This is Highly Recommend, a column dedicated to our very opinionated editors’ favorite things to eat, drink, and buy.
If you’ve ever frequented a bougie smoothie shop or gotten lost in a Whole Foods, you’ve probably spotted bee pollen. Bees make the golden pellets from foraged pollen to feed to their babies while humans looking for the next big superfood use it to top acai bowls, multigrain porridges, and other brunch staples. Go figure. The slightly sweet, musty-in-a-good-way granules are high in antioxidants and thought to help ward off seasonal allergies, which is why I stashed a jar in my pantry to zhuzh up my oatmeal last year. But after several months of forgetting to sprinkle it on anything, I realized there’s only one way I would actually consume bee pollen: when encased in chocolate.
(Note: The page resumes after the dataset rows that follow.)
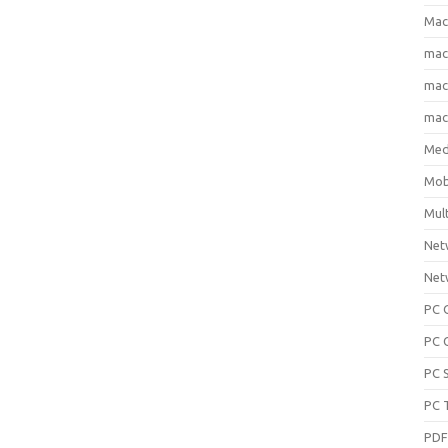
Mac
ma
macO
macO
Med
Mob
Mul
Net
Net
PC 
PC 
PC 
PC 
PD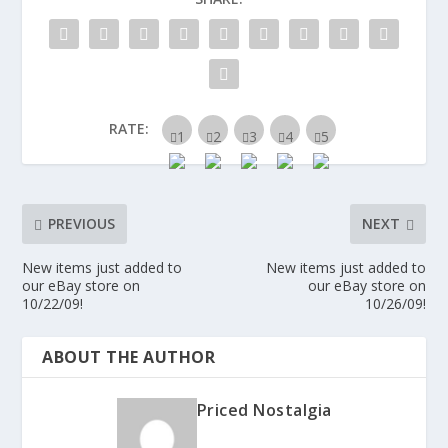
RATE:
PREVIOUS
NEXT
New items just added to
New items just added to
our eBay store on
our eBay store on
10/22/09!
10/26/09!
ABOUT THE AUTHOR
Priced Nostalgia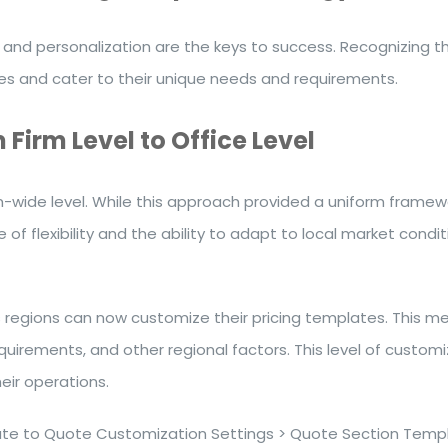
and personalization are the keys to success. Recognizing this
ces and cater to their unique needs and requirements.
Firm Level to Office Level
m-wide level. While this approach provided a uniform framewor
e of flexibility and the ability to adapt to local market con
s regions can now customize their pricing templates. This me
requirements, and other regional factors. This level of custo
eir operations.
te to Quote Customization Settings > Quote Section Templ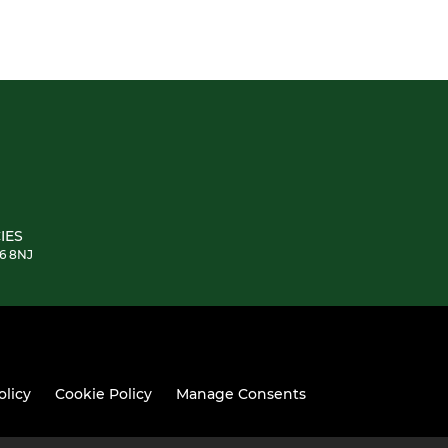
IES
E6 8NJ
olicy
Cookie Policy
Manage Consents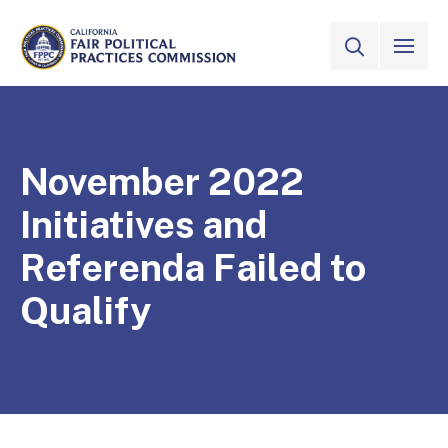
Skip to Main Content
VIEW ALL
SITE SEAR
CALIFORNIA
Fair Political Practices Commission
November 2022
Initiatives and
Referenda Failed to
Qualify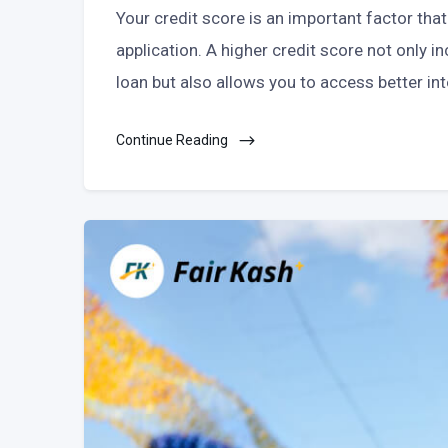
Your credit score is an important factor tha
application. A higher credit score not only 
loan but also allows you to access better in
Continue Reading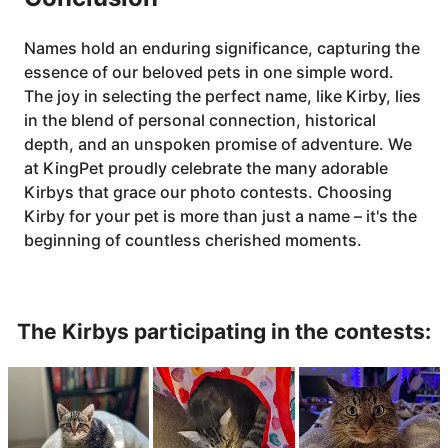
Names hold an enduring significance, capturing the
essence of our beloved pets in one simple word.
The joy in selecting the perfect name, like Kirby, lies
in the blend of personal connection, historical
depth, and an unspoken promise of adventure. We
at KingPet proudly celebrate the many adorable
Kirbys that grace our photo contests. Choosing
Kirby for your pet is more than just a name – it's the
beginning of countless cherished moments.
The Kirbys participating in the contests:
This realization came to me when BA’s deputy editor Julia Kramer handed me a bar from Cloudforest, a bean-to-bar chocolate company based in Portland, Oregon, and helmed by Ecuadorian chocolatier Sebastian Cisneros. He merges single-estate Ecuadorian cacao with a lineup of ingredients that reads like a millennial Willy Wonka fever dream—palo santo, Pop Rocks, black sesame, pimentón. It’s all exciting, but I’m especially fond of the bee pollen, which is harvested by Jacobsen Co. Honey, a hive program operated by Jacobsen Salt Co that works with sustainable beekeepers in the Pacific Northwest.
The contrast between fruity pollen and creamy milk chocolate is undeniably delicious—even for someone like myself who proudly swears allegiance to the dark side (of chocolate). It certainly doesn’t count as a supplement, but it’s just about the only kind of sweet I’m willing to gift this Valentine’s Day.